### Required work
Your copy should hold only the lines from the one with "hfov_deg: 17.8" to the one with "exposure_s: 1/30", both included, each exactly as it stands below, with no pictures.

(Dataset entries)
____

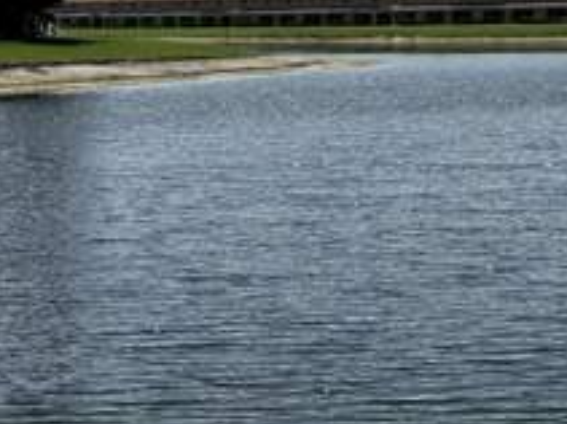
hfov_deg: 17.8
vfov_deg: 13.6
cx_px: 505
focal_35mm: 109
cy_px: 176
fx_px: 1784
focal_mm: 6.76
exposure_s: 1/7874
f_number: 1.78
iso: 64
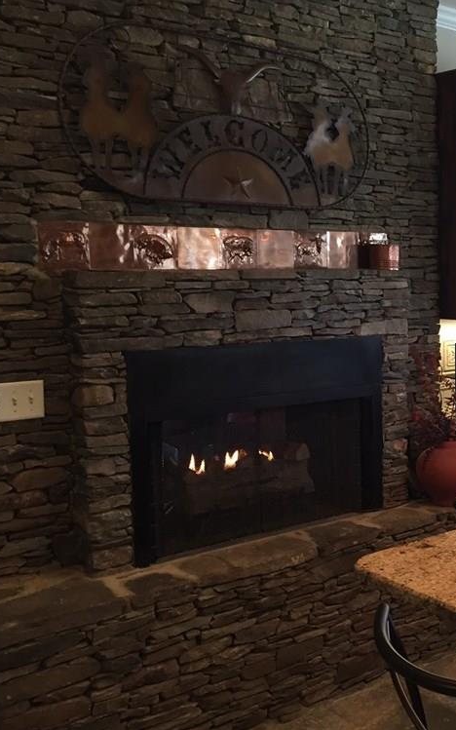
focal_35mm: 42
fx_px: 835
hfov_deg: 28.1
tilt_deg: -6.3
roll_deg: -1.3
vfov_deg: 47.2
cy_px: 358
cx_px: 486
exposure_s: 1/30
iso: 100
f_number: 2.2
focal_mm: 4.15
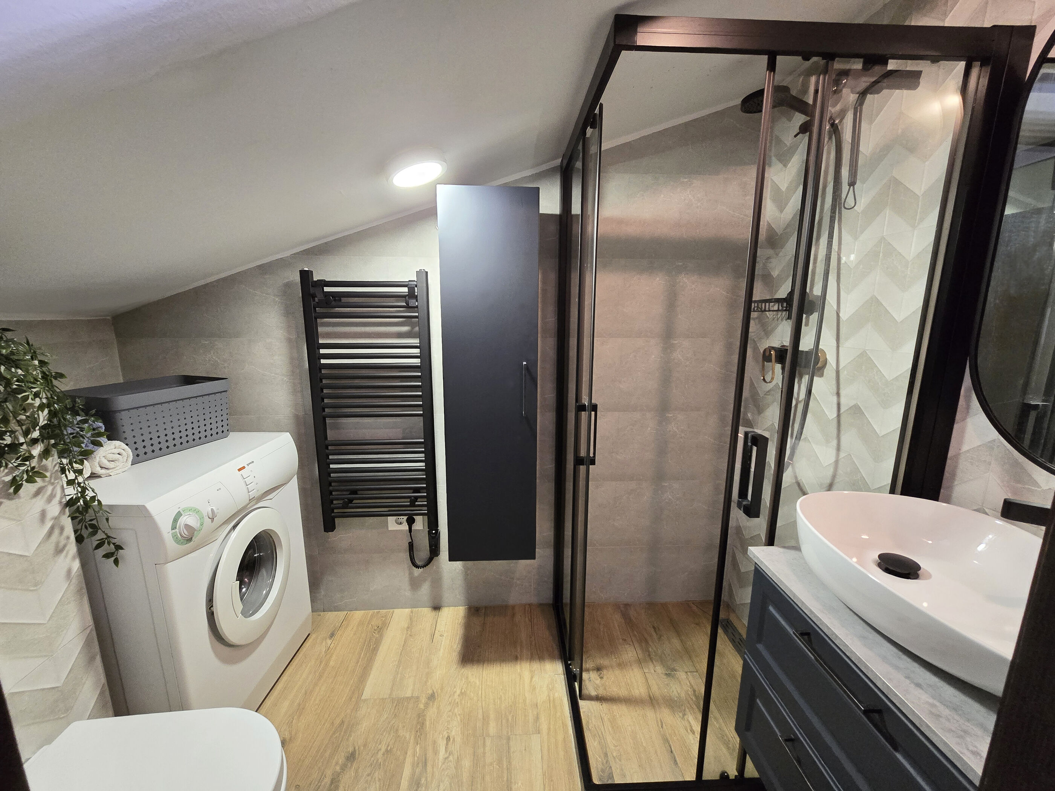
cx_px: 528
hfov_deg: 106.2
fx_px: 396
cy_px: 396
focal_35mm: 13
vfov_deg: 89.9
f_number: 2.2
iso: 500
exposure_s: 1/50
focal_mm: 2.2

____

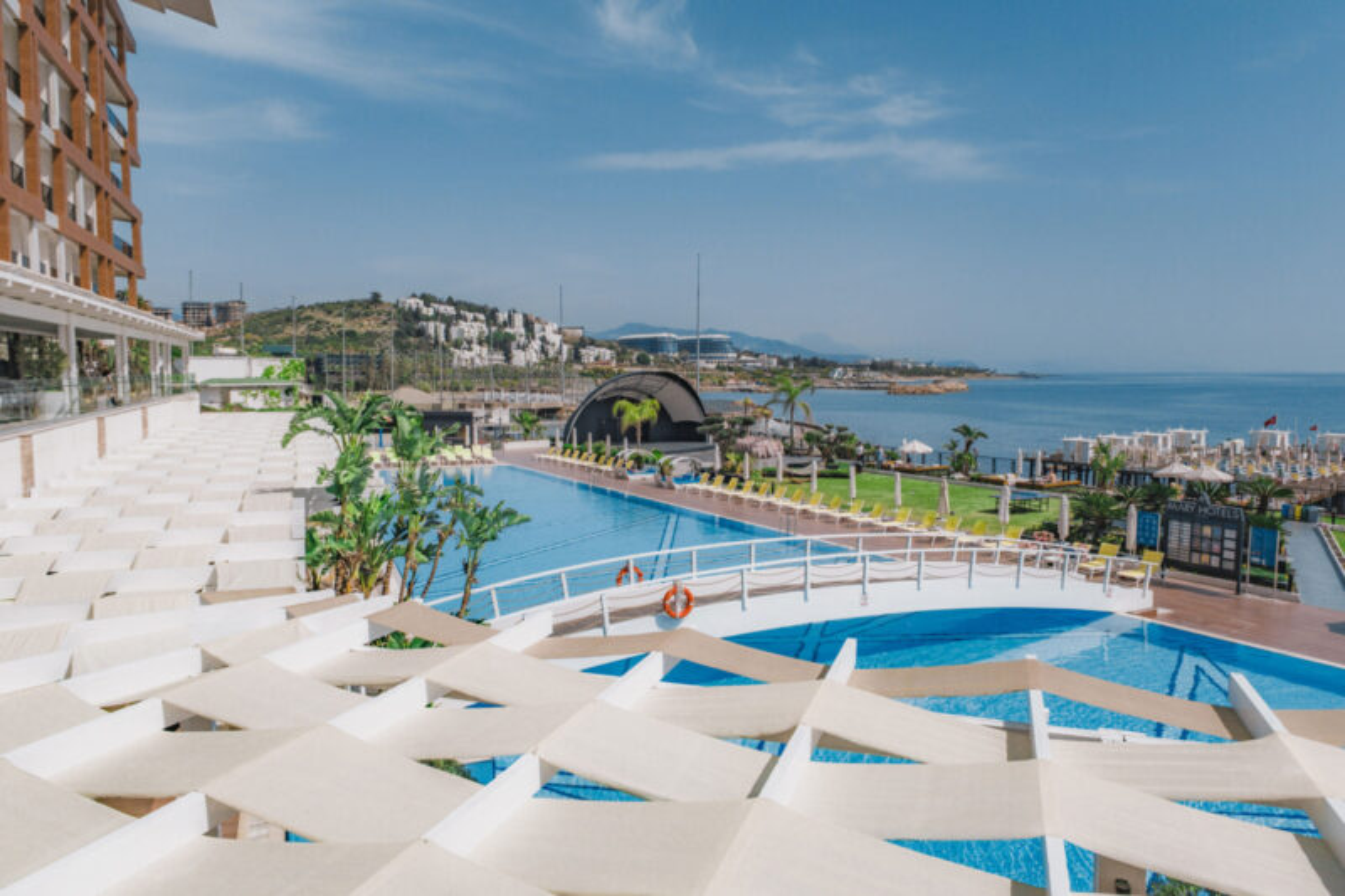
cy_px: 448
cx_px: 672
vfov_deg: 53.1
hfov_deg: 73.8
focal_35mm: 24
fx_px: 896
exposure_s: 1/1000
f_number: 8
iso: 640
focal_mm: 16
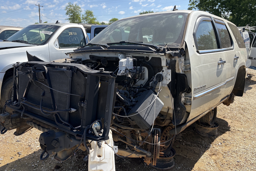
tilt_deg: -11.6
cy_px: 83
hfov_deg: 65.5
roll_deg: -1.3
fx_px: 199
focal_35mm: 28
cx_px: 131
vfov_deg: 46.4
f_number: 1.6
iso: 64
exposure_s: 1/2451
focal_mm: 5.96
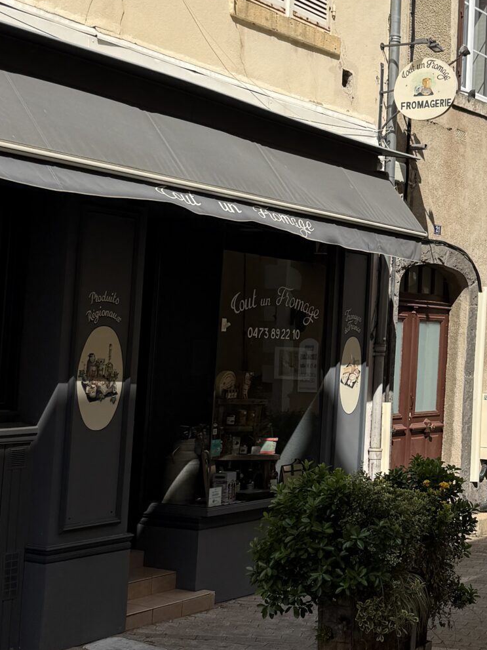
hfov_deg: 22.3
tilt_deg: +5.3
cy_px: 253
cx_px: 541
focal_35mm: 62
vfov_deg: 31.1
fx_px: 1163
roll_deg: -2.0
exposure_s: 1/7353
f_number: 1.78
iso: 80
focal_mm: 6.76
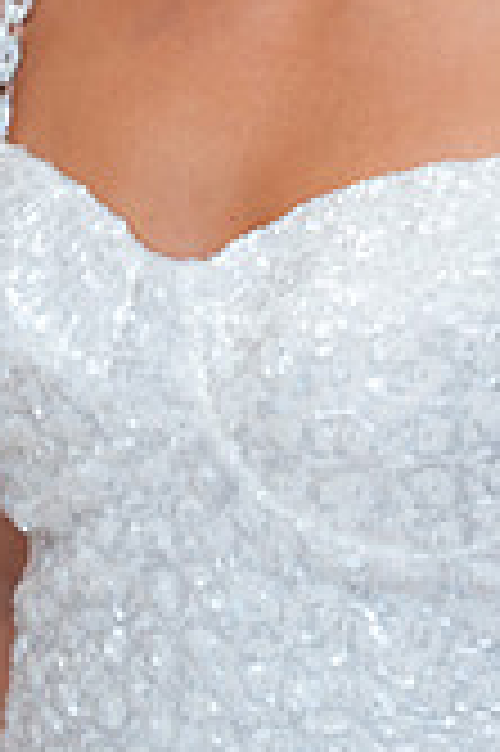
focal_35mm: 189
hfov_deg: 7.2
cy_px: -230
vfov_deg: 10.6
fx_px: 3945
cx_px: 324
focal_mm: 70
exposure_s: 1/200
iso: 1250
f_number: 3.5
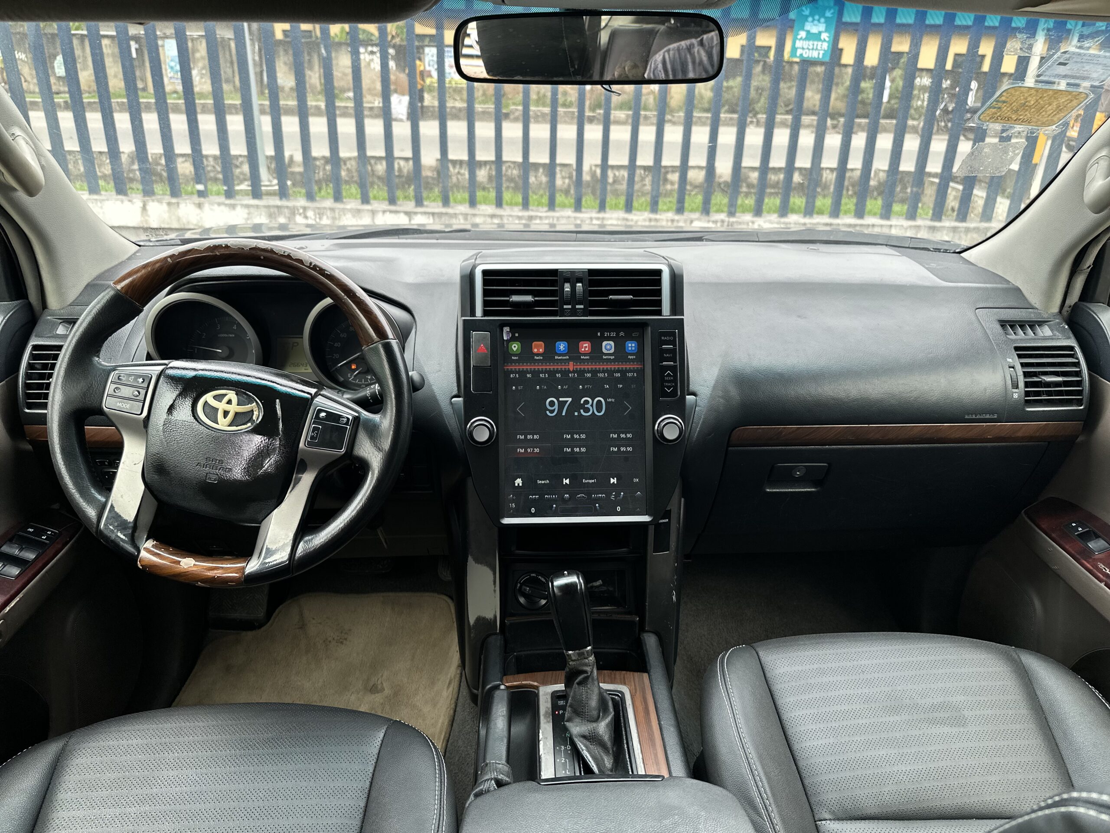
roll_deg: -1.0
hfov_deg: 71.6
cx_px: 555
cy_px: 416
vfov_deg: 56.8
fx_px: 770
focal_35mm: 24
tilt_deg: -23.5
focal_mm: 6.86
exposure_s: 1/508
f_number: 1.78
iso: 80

____

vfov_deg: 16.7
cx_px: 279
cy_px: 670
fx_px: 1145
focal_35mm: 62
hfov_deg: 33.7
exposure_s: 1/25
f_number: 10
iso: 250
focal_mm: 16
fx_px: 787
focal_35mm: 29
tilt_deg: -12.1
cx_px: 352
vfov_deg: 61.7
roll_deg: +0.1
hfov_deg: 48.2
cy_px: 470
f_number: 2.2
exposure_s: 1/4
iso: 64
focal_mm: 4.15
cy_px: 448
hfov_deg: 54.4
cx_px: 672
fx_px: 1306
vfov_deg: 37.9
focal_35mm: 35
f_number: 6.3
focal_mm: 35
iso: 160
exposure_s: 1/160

____

### Answer for the task
hfov_deg: 17.8
vfov_deg: 13.6
cx_px: 505
focal_35mm: 109
cy_px: 176
fx_px: 1784
focal_mm: 6.76
exposure_s: 1/7874
f_number: 1.78
iso: 64
focal_35mm: 42
fx_px: 835
hfov_deg: 28.1
tilt_deg: -6.3
roll_deg: -1.3
vfov_deg: 47.2
cy_px: 358
cx_px: 486
exposure_s: 1/30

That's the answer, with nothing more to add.